■ **Instructions to follow**
Skip all lines in the entries below that come before the one containing "middle mcp: (317, 286)". Repeat that line and the rest exactly.

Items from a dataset
[Start of Attachment]
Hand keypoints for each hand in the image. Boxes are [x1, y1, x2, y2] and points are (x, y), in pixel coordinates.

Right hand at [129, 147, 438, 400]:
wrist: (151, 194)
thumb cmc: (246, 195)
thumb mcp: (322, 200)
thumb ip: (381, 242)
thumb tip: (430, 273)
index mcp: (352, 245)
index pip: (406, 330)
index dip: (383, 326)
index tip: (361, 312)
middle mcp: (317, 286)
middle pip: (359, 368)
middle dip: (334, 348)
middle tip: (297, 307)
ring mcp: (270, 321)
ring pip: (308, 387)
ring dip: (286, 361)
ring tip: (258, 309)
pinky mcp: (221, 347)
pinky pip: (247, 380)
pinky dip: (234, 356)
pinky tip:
[End of Attachment]
■ **Answer box**
middle mcp: (317, 286)
middle pip: (359, 368)
middle dip: (334, 348)
middle tip: (297, 307)
ring mcp: (270, 321)
ring pip: (308, 387)
ring dip: (286, 361)
ring tip: (258, 309)
pinky mcp: (221, 347)
pinky pip: (247, 380)
pinky dip: (234, 356)
pinky tip:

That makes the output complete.